La disattivazione della centrale nucleare di Mühleberg (Be) procede secondo i piani. Da aprile, gli elementi di combustibile vengono trasportati al sito di stoccaggio provvisorio di Würenlingen (Ag).

Finora 102 dei 418 elementi di combustibile sono stati portati a Würenlingen, dove sono stati trasferiti in due contenitori per scorie radioattive, ha indicato oggi in conferenza stampa a Mühleberg il gruppo energetico bernese Bkw che gestisce la centrale.

Sono necessari 66 viaggi per portare tutti gli elementi di combustibile nel sito di stoccaggio provvisorio, ha indicato Bkw senza fornire ulteriori dettagli.
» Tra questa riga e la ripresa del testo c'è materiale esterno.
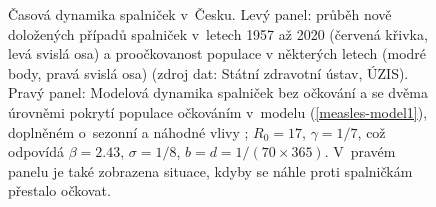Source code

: \begin{figure}[ht]
\begin{center}
\begin{minipage}[m]{0.45\linewidth}
		\end{minipage}
	\end{center}
	\caption{Časová dynamika spalniček v~Česku. Levý panel: průběh nově doložených případů spalniček v~letech 1957 až 2020 (červená křivka, levá svislá osa) a proočkovanost populace v některých letech (modré body, pravá svislá osa) (zdroj dat: Státní zdravotní ústav, ÚZIS). Pravý panel: Modelová dynamika spalniček bez očkování a se dvěma úrovněmi pokrytí populace očkováním v~modelu (\ref{measles-model1}), doplněném o~sezonní a náhodné vlivy \cite{KeelingRohani2008}; $R_0=17$, $\gamma=1/7$, což odpovídá $\beta=2.43$, $\sigma=1/8$, $b=d=1/(70\times365)$. V~pravém panelu je také zobrazena situace, kdyby se náhle proti spalničkám přestalo očkovat.}
	\label{measles1}
\end{figure}

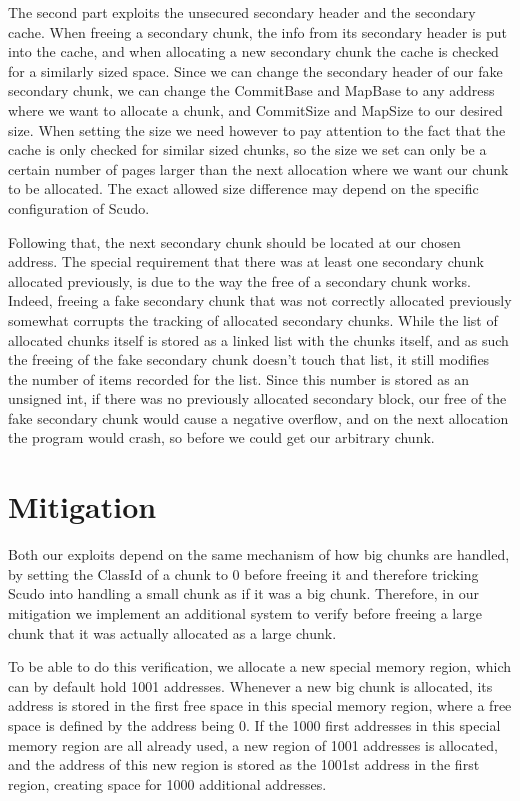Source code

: \documentclass[a4paper,11pt,oneside]{report}
\begin{document}
The second part exploits the unsecured secondary header and the secondary cache. When
freeing a secondary chunk, the info from its secondary header is put into the cache, and
when allocating a new secondary chunk the cache is checked for a similarly sized
space. Since we can change the secondary header of our fake secondary chunk, we can change
the CommitBase and MapBase to any address where we want to allocate a chunk, and
CommitSize and MapSize to our desired size. When setting the size we need however to pay
attention to the fact that the cache is only checked for similar sized chunks, so the size
we set can only be a certain number of pages larger than the next allocation where we want
our chunk to be allocated. The exact allowed size difference may depend on the specific
configuration of Scudo.

Following that, the next secondary chunk should be located at our chosen address. The
special requirement that there was at least one secondary chunk allocated previously, is
due to the way the free of a secondary chunk works. Indeed, freeing a fake secondary chunk
that was not correctly allocated previously somewhat corrupts the tracking of allocated
secondary chunks. While the list of allocated chunks itself is stored as a linked list
with the chunks itself, and as such the freeing of the fake secondary chunk doesn't touch
that list, it still modifies the number of items recorded for the list. Since this number
is stored as an unsigned int, if there was no previously allocated secondary block, our
free of the fake secondary chunk would cause a negative overflow, and on the next
allocation the program would crash, so before we could get our arbitrary chunk.


\chapter{Mitigation}

Both our exploits depend on the same mechanism of how big chunks are handled, by setting
the ClassId of a chunk to 0 before freeing it and therefore tricking Scudo into handling a
small chunk as if it was a big chunk. Therefore, in our mitigation we implement an
additional system to verify before freeing a large chunk that it was actually allocated as
a large chunk.

To be able to do this verification, we allocate a new special memory region, which can by
default hold 1001 addresses. Whenever a new big chunk is allocated, its address is stored
in the first free space in this special memory region, where a free space is defined by
the address being 0. If the 1000 first addresses in this special memory region are all
already used, a new region of 1001 addresses is allocated, and the address of this new
region is stored as the 1001st address in the first region, creating space for 1000
additional addresses.
\end{document}
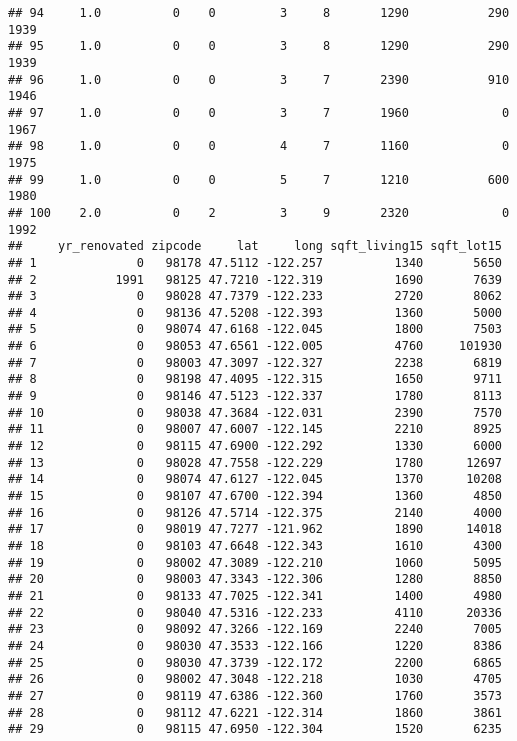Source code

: \documentclass[
]{article}
\begin{document}
\begin{verbatim}
## 94     1.0          0    0         3     8       1290           290     1939
## 95     1.0          0    0         3     8       1290           290     1939
## 96     1.0          0    0         3     7       2390           910     1946
## 97     1.0          0    0         3     7       1960             0     1967
## 98     1.0          0    0         4     7       1160             0     1975
## 99     1.0          0    0         5     7       1210           600     1980
## 100    2.0          0    2         3     9       2320             0     1992
##     yr_renovated zipcode     lat     long sqft_living15 sqft_lot15
## 1              0   98178 47.5112 -122.257          1340       5650
## 2           1991   98125 47.7210 -122.319          1690       7639
## 3              0   98028 47.7379 -122.233          2720       8062
## 4              0   98136 47.5208 -122.393          1360       5000
## 5              0   98074 47.6168 -122.045          1800       7503
## 6              0   98053 47.6561 -122.005          4760     101930
## 7              0   98003 47.3097 -122.327          2238       6819
## 8              0   98198 47.4095 -122.315          1650       9711
## 9              0   98146 47.5123 -122.337          1780       8113
## 10             0   98038 47.3684 -122.031          2390       7570
## 11             0   98007 47.6007 -122.145          2210       8925
## 12             0   98115 47.6900 -122.292          1330       6000
## 13             0   98028 47.7558 -122.229          1780      12697
## 14             0   98074 47.6127 -122.045          1370      10208
## 15             0   98107 47.6700 -122.394          1360       4850
## 16             0   98126 47.5714 -122.375          2140       4000
## 17             0   98019 47.7277 -121.962          1890      14018
## 18             0   98103 47.6648 -122.343          1610       4300
## 19             0   98002 47.3089 -122.210          1060       5095
## 20             0   98003 47.3343 -122.306          1280       8850
## 21             0   98133 47.7025 -122.341          1400       4980
## 22             0   98040 47.5316 -122.233          4110      20336
## 23             0   98092 47.3266 -122.169          2240       7005
## 24             0   98030 47.3533 -122.166          1220       8386
## 25             0   98030 47.3739 -122.172          2200       6865
## 26             0   98002 47.3048 -122.218          1030       4705
## 27             0   98119 47.6386 -122.360          1760       3573
## 28             0   98112 47.6221 -122.314          1860       3861
## 29             0   98115 47.6950 -122.304          1520       6235

\end{verbatim}
\end{document}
I trasporti vengono effettuati con normali camion che non hanno dimensioni straordinarie, ha dichiarato Stefan Klute responsabile della disattivazione e dello smaltimento. Le date degli spostamenti - ha aggiunto - vengono mantenute segrete per motivi di sicurezza.

Obiettivo 2024

Al più tardi nella primavera del 2024, a Mühleberg non dovrebbero esserci più elementi combustibili. Fino ad allora la quantità di radioattività nella centrale nucleare si sarà ridotta in modo esponenziale. Poi inizierà la seconda fase di disattivazione: la relativa domanda è stata presentata a fine giugno all’Ispettorato federale della sicurezza nucleare (Ifsn) e Bkw si aspetta il via libera dell’autorità entro l’anno.
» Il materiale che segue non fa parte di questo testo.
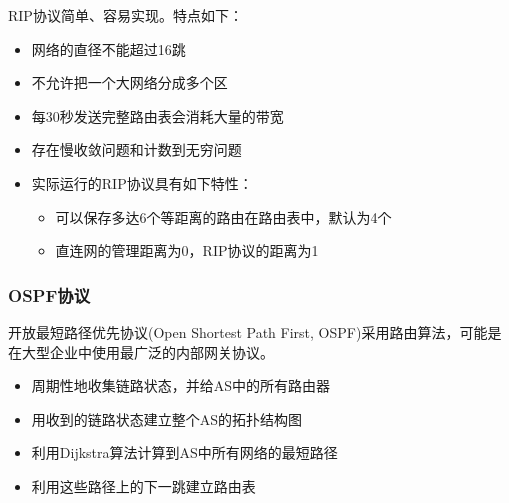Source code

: \myhline
RIP协议简单、容易实现。特点如下：
\begin{itemize}
\item 网络的直径不能超过16跳
\item 不允许把一个大网络分成多个区
\item 每30秒发送完整路由表会消耗大量的带宽
\item 存在慢收敛问题和计数到无穷问题
\item 实际运行的RIP协议具有如下特性：
\begin{itemize}
\item 可以保存多达6个等距离的路由在路由表中，默认为4个
\item 直连网的管理距离为0，RIP协议的距离为1
\end{itemize}
\end{itemize}

\subsubsection{OSPF协议}
开放最短路径优先协议(Open Shortest Path First, OSPF)采用路由算法，可能是在大型企业中使用最广泛的内部网关协议。
\begin{itemize}
\item 周期性地收集链路状态，并给AS中的所有路由器
\item 用收到的链路状态建立整个AS的拓扑结构图
\item 利用Dijkstra算法计算到AS中所有网络的最短路径
\item 利用这些路径上的下一跳建立路由表
\end{itemize}

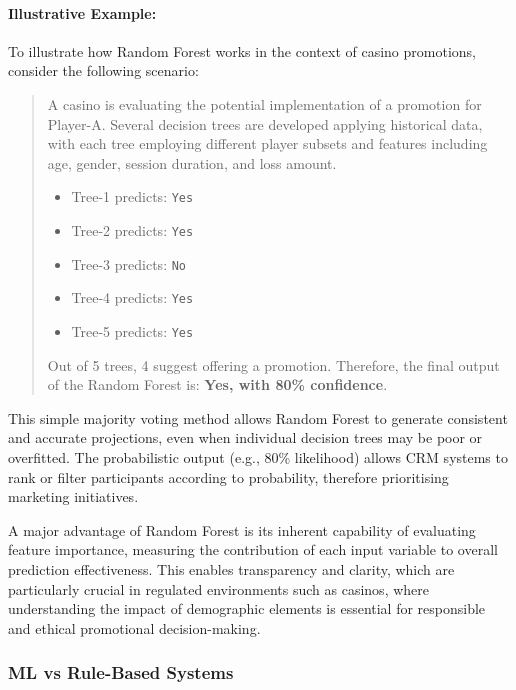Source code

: \documentclass[12pt,a4paper]{report}
\begin{document}
\paragraph{Illustrative Example:}To illustrate how Random Forest works in the context of casino promotions, consider the following scenario:

\begin{quote}
    A casino is evaluating the potential implementation of a promotion for Player-A.  Several decision trees are developed applying historical data, with each tree employing different player subsets and features including age, gender, session duration, and loss amount.
    
    \begin{itemize}
        \item Tree-1 predicts: \texttt{Yes}
        \item Tree-2 predicts: \texttt{Yes}
        \item Tree-3 predicts: \texttt{No}
        \item Tree-4 predicts: \texttt{Yes}
        \item Tree-5 predicts: \texttt{Yes}
    \end{itemize}
    
    Out of 5 trees, 4 suggest offering a promotion. Therefore, the final output of the Random Forest is: \textbf{Yes, with 80\% confidence}.
\end{quote}

This simple majority voting method allows Random Forest to generate consistent and accurate projections, even when individual decision trees may be poor or overfitted.  The probabilistic output (e.g., 80\% likelihood) allows CRM systems to rank or filter participants according to probability, therefore prioritising marketing initiatives.

 A major advantage of Random Forest is its inherent capability of evaluating feature importance, measuring the contribution of each input variable to overall prediction effectiveness.   This enables transparency and clarity, which are particularly crucial in regulated environments such as casinos, where understanding the impact of demographic elements is essential for responsible and ethical promotional decision-making.


\subsubsection{ML vs Rule-Based Systems}
\end{document}
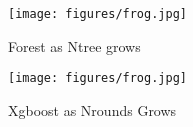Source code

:    
            



   
    

    \begin{figure}
    \centering
    \begin{minipage}{0.45\textwidth}
        \centering
        \texttt{[image: figures/frog.jpg]} %
        \caption{Forest as Ntree grows}
       \label{fig:hw-04_q-01e_forest}
    \end{minipage}\hfill
    \begin{minipage}{0.45\textwidth}
        \centering
        \texttt{[image: figures/frog.jpg]} %
        \caption{Xgboost as Nrounds Grows}
    \end{minipage}
    \label{fig:hw-04_q-01e_xg}
\end{figure}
Lavori conclusi nel 2024 (Keystone)

Tutti i componenti dell’impianto e le strutture degli edifici che sono entrati in contatto con la radioattività devono essere smantellati, trattati e puliti a partire dal 2024.
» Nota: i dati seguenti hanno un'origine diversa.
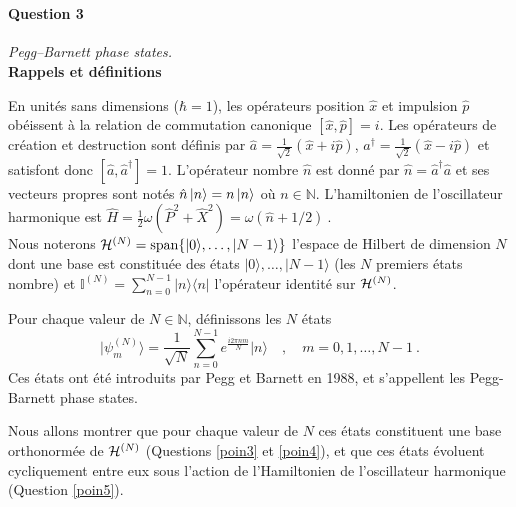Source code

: \newpage
\ 

\newpage


\paragraph{Question 3} \textit{Pegg--Barnett phase states.} \\




{\bf Rappels et définitions}

 En unités sans dimensions ($\hbar=1$), les opérateurs position $\hat x$ et impulsion $\hat p$ obéissent à la relation de commutation canonique $[\hat x, \hat p]=i $.  Les opérateurs de création et destruction sont définis par 
$\hat a= \frac{1}{\sqrt{2}}(\hat x+i\hat p)$, $a^\dagger= \frac{1}{\sqrt{2}}(\hat x-i\hat p)$ et satisfont donc $[\hat a,\hat a^\dagger]=1$. L'opérateur nombre $\hat n$ est donné par $\hat n= \hat a^\dagger \hat a$ et ses vecteurs propres sont notés $\hat n \ket{n} =n \ket{n}$ où $n \in \mathbb{N}$. 
L'hamiltonien de l'oscillateur harmonique est $\hat H = \frac{1}{2}\omega ( \hat P^2 + \hat X^2 ) = \omega (\hat n + 1/2)\ $. \\



Nous noterons ${\cal H}^{(N)}={\text{span}}\{\lvert 0\rangle, \dotsc, \lvert N-1\rangle\}$ l'espace de Hilbert de dimension $N$ dont une base est constituée des états 
$\lvert 0\rangle, \dotsc, \lvert N-1\rangle$ (les $N$ premiers états nombre)
et $\mathbb{I}^{(N)} =\sum_{n=0}^{N-1} \lvert n \rangle \langle n \rvert$ l'opérateur identité sur ${\cal H}^{(N)}$.


Pour chaque valeur de $N\in \mathbb{N}$, définissons les $N$ états
\begin{equation}
\lvert \psi^{(N)}_m\rangle = \frac{1}{\sqrt{N}} \sum_{n=0}^{N-1} e^{\frac{i 2 \pi  nm}{N}} \lvert n \rangle\quad , \quad m=0,1,\dotsc,N-1\ .
\label{eq:states}
\end{equation}
Ces états ont été introduits par Pegg et Barnett en 1988, et s'appellent les Pegg-Barnett phase states.

Nous allons montrer que pour chaque valeur de $N$ ces états constituent une base orthonormée de ${\cal H}^{(N)}$ (Questions \ref{poin3} et \ref{poin4}), et que ces états évoluent cycliquement entre eux sous l'action de l'Hamiltonien de l'oscillateur harmonique (Question \ref{poin5}).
Il laborioso smantellamento dell’impianto è in corso da tempo e ci sono ancora molte sfide complesse da affrontare, hanno puntualizzato i responsabili. Per esempio, il fatto che sia stata rilevata la presenza di amianto ha comportato un lavoro di bonifica non pianificato. La cosa non è sorprendente per un edificio degli anni ’60, ha detto il responsabile dello smantellamento Klute, aggiungendo che è molto probabile che vengano scoperti altri materiali contenenti amianto.

Impegnate 290 persone

Circa 290 dipendenti sono impegnati nello smantellamento e tra loro molti sono esperti. Un terzo di loro raggiungerà l’età pensionabile verso la fine dei lavori. La seconda fase terminerà quando tutta la radioattività sarà stata rimossa dall’impianto e dall’area. Successivamente inizierà lo smantellamento convenzionale.

Mühleberg è stata la prima centrale nucleare svizzera a essere "spenta", nel dicembre 2019. Da allora è in corso lo smantellamento. A partire dal 2034, l’area a ovest di Berna dovrebbe essere pronta per un nuovo utilizzo. È ipotizzabile un uso industriale, ma si stanno considerando anche altre idee, come per esempio una piscina all’aperto. Al momento non sono ancora state prese decisioni.